A single-center experience in radioembolization as salvage therapy of hepatic metastases of uveal melanoma
Background:Overall survival (OS) of patients with hepatic metastases of uveal melanoma is strongly linked with hepatic tumor control. Due to the lack of an effective systemic chemotherapy, locoregional therapies like radioembolization should play an increasingly important role.
Purpose: To report complications and response rates of radioembolization as salvage therapy for hepatic uveal melanoma metastases.
Material and Methods: Between October 2006 and January 2014, eight patients (age, 59.1 ± 15.3 years; 5 men) with histologically proven uveal melanoma and hepatic metastases received radioembolization with glass microspheres at a single center. All patients had been heavily pretreated with multiple systemic/locoregional therapies resulting in a long median interval between diagnosis of hepatic metastases and radioembolization (17.1 months; range, 6.4-23.2 months). Follow-up consisted of clinical assessment, laboratory tests and tri-phasic computed tomography (CT) before and 1, 3, 6, 9, and 12 months after radioembolization. Response to therapy was evaluated by CT using RECIST version 1.1 and by survival time. Safety (laboratory and clinical toxicity) was rated according to Common Terminology Criteria for Adverse Events 4.03. Using Kaplan-Meier analysis time to progression of hepatic metastases (hTTP) and OS were calculated.

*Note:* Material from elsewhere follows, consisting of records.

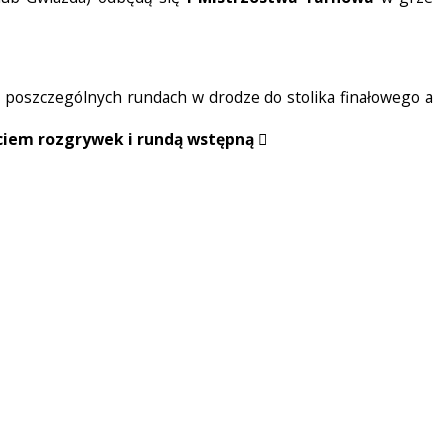
poszczególnych rundach w drodze do stolika finałowego a
zęciem rozgrywek i rundą wstępną

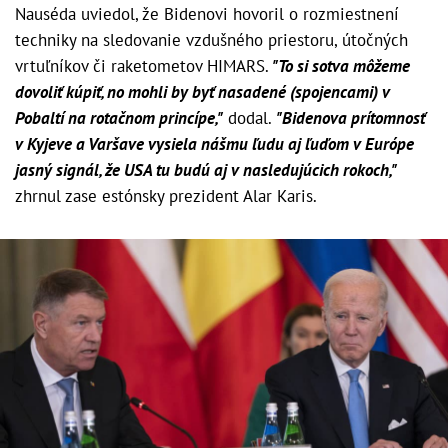
Nauséda uviedol, že Bidenovi hovoril o rozmiestnení
techniky na sledovanie vzdušného priestoru, útočných
vrtuľníkov či raketometov HIMARS.
"To si sotva môžeme
dovoliť kúpiť, no mohli by byť nasadené (spojencami) v
Pobaltí na rotačnom princípe,"
dodal.
"Bidenova prítomnosť
v Kyjeve a Varšave vysiela nášmu ľudu aj ľuďom v Európe
jasný signál, že USA tu budú aj v nasledujúcich rokoch,"
zhrnul zase estónsky prezident Alar Karis.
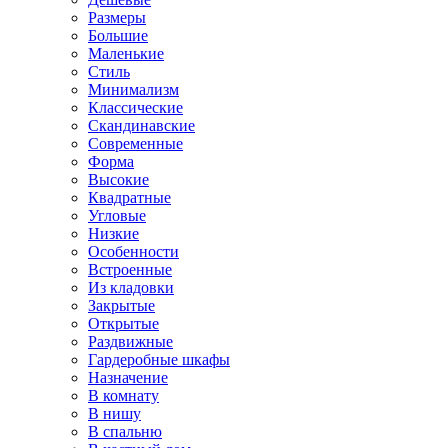
Размеры
Большие
Маленькие
Стиль
Минимализм
Классические
Скандинавские
Современные
Форма
Высокие
Квадратные
Угловые
Низкие
Особенности
Встроенные
Из кладовки
Закрытые
Открытые
Раздвижные
Гардеробные шкафы
Назначение
В комнату
В нишу
В спальню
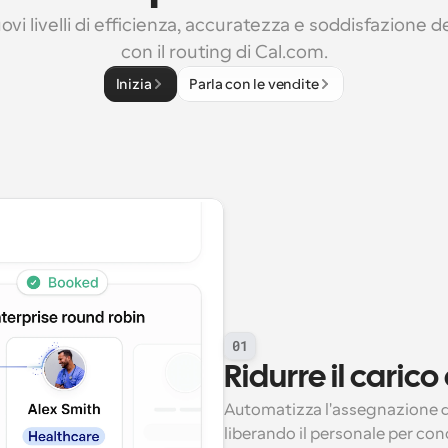
vi livelli di efficienza, accuratezza e soddisfazione de
con il routing di Cal.com.
Inizia
Parla con le vendite
01
Ridurre il caric
Automatizza l'assegnazione de
liberando il personale per conc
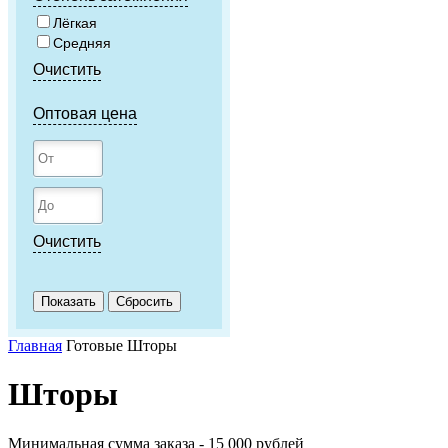
Лёгкая
Средняя
Очистить
Оптовая цена
Очистить
Главная
Готовые Шторы
Шторы
Минимальная сумма заказа - 15 000 рублей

Results: One month after radioembolization 50% of patients presented with stable and 50% with progressive disease. Median hTTP and OS after radioembolization were 4.3 weeks (range, 3.4-28.6 weeks) and 12.3 weeks (range, 3.7-62.6 weeks), respectively. Median OS after diagnosis of hepatic metastases was 19.9 months (range, 7.3-31.4 months). Radioembolization was tolerated well in all patients without toxicity higher than grade 2.
Conclusion: Radioembolization is a safe salvage therapy even in heavily pretreated hepatic metastases of uveal melanoma.